Said Mashanda: “The bank wishes to inform its customers and other concerned stakeholders that the situation following the fire is now under control.

“Standard Bank has established that all members of staff are safe and accounted for. During the fire, there was no one present on the side of the building affected by the fire.”

Lilongwe City residents, many of them returning from or going to various leisurely week-end events, were shocked by the rare spectacle of the normally well-secured bank building engulfed by a fierce fire soon after 5pm, according to witnesses.

One witness, a security guard at a shop opposite the fire scene, said he and a few people had earlier commented casually about a trail of smoke they saw around the bank’s top floor windows for about 10 minutes.

As the fire spread across the entire floor, billowing smoke could be seen by people from a distance of several kilometres.

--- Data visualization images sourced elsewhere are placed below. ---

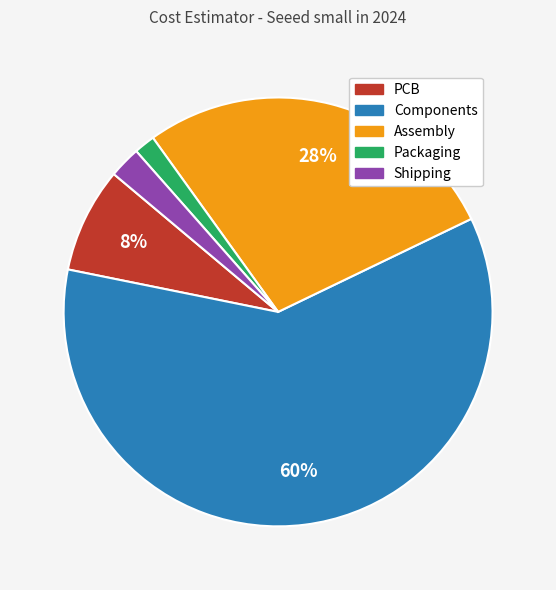

Do Shipping and Packaging together represent more than half of the pie?

No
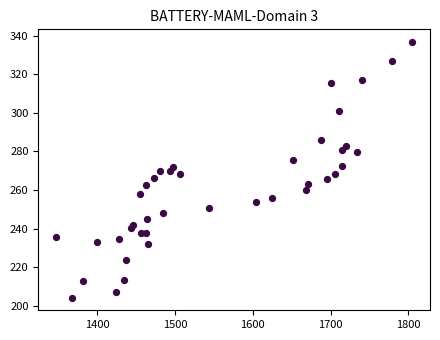

What is the range of X values (max minus min)?

458.1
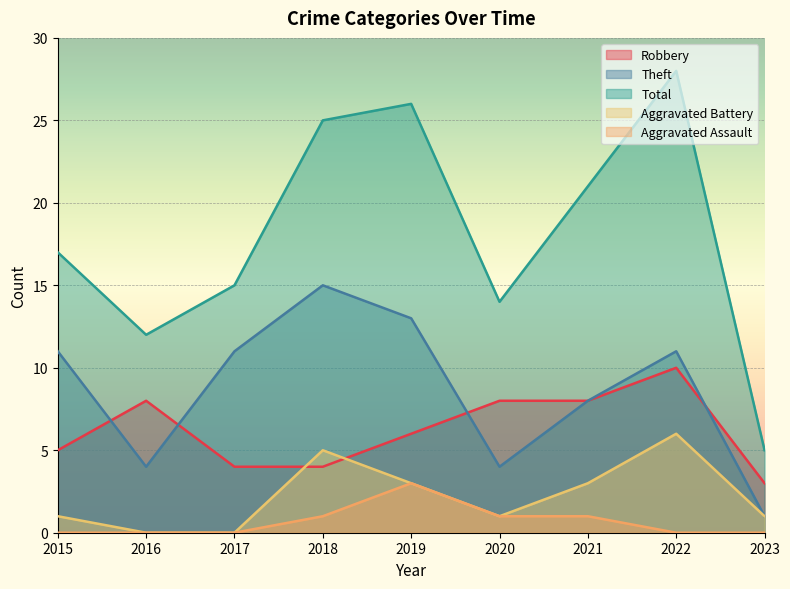

True or false: Robbery has more than 2 interior local peaks.

False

Two fire engines from the Lilongwe City Council (LCC) and another fire engine from the Malawi Defence Force’s Fire, Search and Rescue section of the Lilongwe Airbase, doused the blaze.

“When we saw that we could not easily access the fire base, at the back of the building, we used our vehicles’ projectile ladders to reach the top floor and we gained entry into the building by smashing several windows.

“I think we quelled the raging fire in about 25 minutes’ time, with another half an hour devoted to dousing pockets of the fire,” LCC Fire Department’s sub-officer Raphael Chiwanda explained.

There was a traffic jam on the main Kamuzu Procession Road and other feeder roads and avenues around the fire scene.

Most drivers were engrossed with the blaze and the dramatic fire-fighting efforts, as they caused gridlock by literally dragging their feet on their need to drive on.